When delivered the class F6 were numbered 6400–6413, with the class F6-a numbered 6414–6421. At the 1938 renumbering, they were numbered 125–138 and 139–146

Table of locomotives
| Original No. | 1938 No. | Class | Baldwin serial No. | Built | Retired |
|---|---|---|---|---|---|
| 6400 | 125 | F6 | 61135 | January 1930 | June 1954 |
| 6401 | 126 | F6 | 61136 | January 1930 | December 1954 |
| 6402 | 127 | F6 | 61137 | January 1930 | February 1954 |
| 6403 | 128 | F6 | 61138 | January 1930 | February 1954 |
| 6404 | 129 | F6 | 61139 | January 1930 | December 1953 |
| 6405 | 130 | F6 | 61140 | January 1930 | December 1952 |
| 6406 | 131 | F6 | 61141 | January 1930 | September 1952 |
| 6407 | 132 | F6 | 61142 | January 1930 | October 1952 |
| 6408 | 133 | F6 | 61143 | January 1930 | October 1952 |
| 6409 | 134 | F6 | 61144 | January 1930 | July 1954 |
| 6410 | 135 | F6 | 61145 | January 1930 | September 1954 |
| 6411 | 136 | F6 | 61146 | February 1930 | November 1954 |
| 6412 | 137 | F6 | 61147 | February 1930 | December 1954 |
| 6413 | 138 | F6 | 61148 | March 1930 | December 1954 |
| 6414 | 142 | F6-a | 61655 | October 1931 | December 1954 |
| 6415 | 143 | F6-a | 61656 | October 1931 | December 1954 |
| 6416 | 144 | F6-a | 61657 | October 1931 | December 1954 |
| 6417 | 145 | F6-a | 61658 | October 1931 | December 1954 |
| 6418 | 146 | F6-a | 61659 | November 1931 | December 1954 |
| 6419 | 139 | F6-a | 61660 | November 1931 | August 1952 |
| 6420 | 140 | F6-a | 61661 | November 1931 | June 1954 |
| 6421 | 141 | F6-a | 61662 | November 1931 | October 1952 |

== Speed record ==
On July 20, 1934, Milwaukee Road class F6 Baltic #6402 participated in a test run to prove the feasibility of a high-speed service, which was launched as the Hiawatha service in 1935. The test used a regular service train from Chicago, Illinois to Milwaukee, Wisconsin, train 29. This was redesignated as Second 27 just for that day and given a special, high-speed timing. With a five-car train of 840000 lb, #6402 completed the 85 mi in 67 minutes and 37 seconds start to stop. The eventual Hiawatha timing was 75 minutes for this journey, and the Hiawatha timing was possibly the fastest scheduled train in the world in the 1930s.

While the ends of the trip were taken at relatively low speeds, the 68.74 mi between the Chicago suburb of Mayfair and Lake, Wisconsin was completed in 45 minutes and 53 seconds, an average of 89.89 mph. Times were taken with a stopwatch as each station was passed, and in addition the locomotive was fitted with a speedometer; this recorded the speed on a chart, indicating a maximum of 103.5 mph was reached. The fastest inter-station average speed was 95.6 mph between Oakwood and Lake; British expert Brian Reed showed that the latter half of that was an uphill gradient and thus speeds in the first half must have been significantly higher than the overall average. He stated that:

This must be taken as the first time a U.S. steam loco topped “the hundred”.
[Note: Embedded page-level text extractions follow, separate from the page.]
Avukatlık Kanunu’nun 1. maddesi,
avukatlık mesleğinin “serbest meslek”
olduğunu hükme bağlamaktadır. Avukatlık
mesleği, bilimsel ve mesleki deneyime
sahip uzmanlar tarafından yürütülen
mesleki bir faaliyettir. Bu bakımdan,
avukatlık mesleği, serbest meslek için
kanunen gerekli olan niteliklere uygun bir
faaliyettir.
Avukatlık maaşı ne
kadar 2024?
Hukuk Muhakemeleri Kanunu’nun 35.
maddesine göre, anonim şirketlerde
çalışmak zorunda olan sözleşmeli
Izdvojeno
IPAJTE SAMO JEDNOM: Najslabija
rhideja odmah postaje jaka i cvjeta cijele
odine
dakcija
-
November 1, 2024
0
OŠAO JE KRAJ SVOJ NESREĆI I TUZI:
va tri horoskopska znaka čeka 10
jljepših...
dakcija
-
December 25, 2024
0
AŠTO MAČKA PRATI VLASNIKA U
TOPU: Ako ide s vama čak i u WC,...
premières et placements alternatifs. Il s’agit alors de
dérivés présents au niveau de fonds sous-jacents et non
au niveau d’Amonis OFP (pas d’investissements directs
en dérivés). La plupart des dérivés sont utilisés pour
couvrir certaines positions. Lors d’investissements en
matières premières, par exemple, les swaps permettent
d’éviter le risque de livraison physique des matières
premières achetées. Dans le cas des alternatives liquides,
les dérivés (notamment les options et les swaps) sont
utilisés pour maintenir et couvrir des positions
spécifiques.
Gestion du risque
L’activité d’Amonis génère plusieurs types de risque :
More recently, British train timer Bryan Benn has taken the gradient profile given in Brian Reed's book and shown that it supports a maximum speed in excess of 101 mph during that portion of the run. He believes this is the first claim of over 100 mph for a steam locomotive in which the surviving documentation strongly indicates its accuracy, and thus that #6402 was the record holder for steam locomotive speed for at least a short time.